***** Entries provided *****

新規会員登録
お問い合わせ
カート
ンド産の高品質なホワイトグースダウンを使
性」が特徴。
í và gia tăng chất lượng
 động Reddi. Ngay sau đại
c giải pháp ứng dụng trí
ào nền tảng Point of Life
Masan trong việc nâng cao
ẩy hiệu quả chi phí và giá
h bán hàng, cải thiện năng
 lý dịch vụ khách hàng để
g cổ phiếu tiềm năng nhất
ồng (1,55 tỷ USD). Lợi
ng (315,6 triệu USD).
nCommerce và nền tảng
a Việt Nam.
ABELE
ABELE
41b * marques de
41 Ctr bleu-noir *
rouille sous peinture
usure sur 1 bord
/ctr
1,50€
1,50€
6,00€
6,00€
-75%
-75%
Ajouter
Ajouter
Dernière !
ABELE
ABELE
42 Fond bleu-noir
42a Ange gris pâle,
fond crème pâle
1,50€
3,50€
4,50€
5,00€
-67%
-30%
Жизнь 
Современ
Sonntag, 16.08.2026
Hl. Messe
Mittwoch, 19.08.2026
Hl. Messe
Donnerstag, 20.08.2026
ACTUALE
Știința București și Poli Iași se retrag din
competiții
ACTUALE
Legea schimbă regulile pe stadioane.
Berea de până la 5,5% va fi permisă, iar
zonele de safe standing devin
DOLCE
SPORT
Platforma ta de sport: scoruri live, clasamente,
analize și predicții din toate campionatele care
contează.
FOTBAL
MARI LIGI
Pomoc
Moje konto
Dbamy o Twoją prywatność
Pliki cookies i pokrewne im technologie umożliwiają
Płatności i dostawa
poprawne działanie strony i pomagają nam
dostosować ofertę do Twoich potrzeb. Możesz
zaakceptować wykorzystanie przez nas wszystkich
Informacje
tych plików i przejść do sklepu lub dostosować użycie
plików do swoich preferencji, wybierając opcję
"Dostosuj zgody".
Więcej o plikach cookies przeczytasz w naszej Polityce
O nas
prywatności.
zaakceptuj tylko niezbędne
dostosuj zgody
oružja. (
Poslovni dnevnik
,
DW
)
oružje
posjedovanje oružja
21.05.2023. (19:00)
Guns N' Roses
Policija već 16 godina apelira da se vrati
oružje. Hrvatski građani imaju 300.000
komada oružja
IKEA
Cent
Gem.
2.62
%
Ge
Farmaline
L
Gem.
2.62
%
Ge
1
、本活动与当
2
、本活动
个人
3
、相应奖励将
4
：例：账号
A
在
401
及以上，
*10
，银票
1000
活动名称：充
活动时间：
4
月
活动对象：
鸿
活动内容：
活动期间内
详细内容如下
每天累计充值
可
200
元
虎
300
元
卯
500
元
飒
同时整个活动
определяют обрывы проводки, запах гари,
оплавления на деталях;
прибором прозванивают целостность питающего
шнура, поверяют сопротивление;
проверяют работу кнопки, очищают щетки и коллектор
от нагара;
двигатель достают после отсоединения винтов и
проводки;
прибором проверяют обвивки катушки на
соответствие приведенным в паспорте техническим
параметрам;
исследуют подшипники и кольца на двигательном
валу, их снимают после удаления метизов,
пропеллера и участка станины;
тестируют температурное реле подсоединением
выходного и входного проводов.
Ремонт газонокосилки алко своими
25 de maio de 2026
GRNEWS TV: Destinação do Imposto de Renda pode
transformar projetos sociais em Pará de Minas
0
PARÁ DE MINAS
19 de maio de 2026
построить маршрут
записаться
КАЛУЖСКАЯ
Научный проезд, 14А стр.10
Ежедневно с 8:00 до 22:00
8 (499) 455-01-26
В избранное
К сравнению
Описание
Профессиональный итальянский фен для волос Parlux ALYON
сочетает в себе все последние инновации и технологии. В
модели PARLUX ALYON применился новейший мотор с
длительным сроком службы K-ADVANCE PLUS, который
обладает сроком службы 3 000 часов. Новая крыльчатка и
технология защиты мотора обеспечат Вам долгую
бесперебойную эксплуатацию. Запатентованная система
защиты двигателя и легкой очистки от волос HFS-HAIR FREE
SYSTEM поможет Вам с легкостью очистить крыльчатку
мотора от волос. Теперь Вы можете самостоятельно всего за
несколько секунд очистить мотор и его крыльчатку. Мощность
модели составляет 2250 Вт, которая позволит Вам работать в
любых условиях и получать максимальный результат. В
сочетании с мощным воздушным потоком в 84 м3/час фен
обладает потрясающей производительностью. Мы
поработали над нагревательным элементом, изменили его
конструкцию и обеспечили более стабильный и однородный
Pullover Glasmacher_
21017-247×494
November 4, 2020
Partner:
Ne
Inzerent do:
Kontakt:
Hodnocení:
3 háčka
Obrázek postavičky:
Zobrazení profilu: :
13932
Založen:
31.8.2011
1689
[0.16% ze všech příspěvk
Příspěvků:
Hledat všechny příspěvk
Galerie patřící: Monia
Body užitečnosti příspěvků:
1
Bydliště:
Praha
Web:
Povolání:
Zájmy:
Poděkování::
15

*****

Reproduce the portion of the items that runs from the very first line through the line containing "rouille sous peinture", with both of those lines included.

**Exercise response:**
新規会員登録
お問い合わせ
カート
ンド産の高品質なホワイトグースダウンを使
性」が特徴。
í và gia tăng chất lượng
 động Reddi. Ngay sau đại
c giải pháp ứng dụng trí
ào nền tảng Point of Life
Masan trong việc nâng cao
ẩy hiệu quả chi phí và giá
h bán hàng, cải thiện năng
 lý dịch vụ khách hàng để
g cổ phiếu tiềm năng nhất
ồng (1,55 tỷ USD). Lợi
ng (315,6 triệu USD).
nCommerce và nền tảng
a Việt Nam.
ABELE
ABELE
41b * marques de
41 Ctr bleu-noir *
rouille sous peinture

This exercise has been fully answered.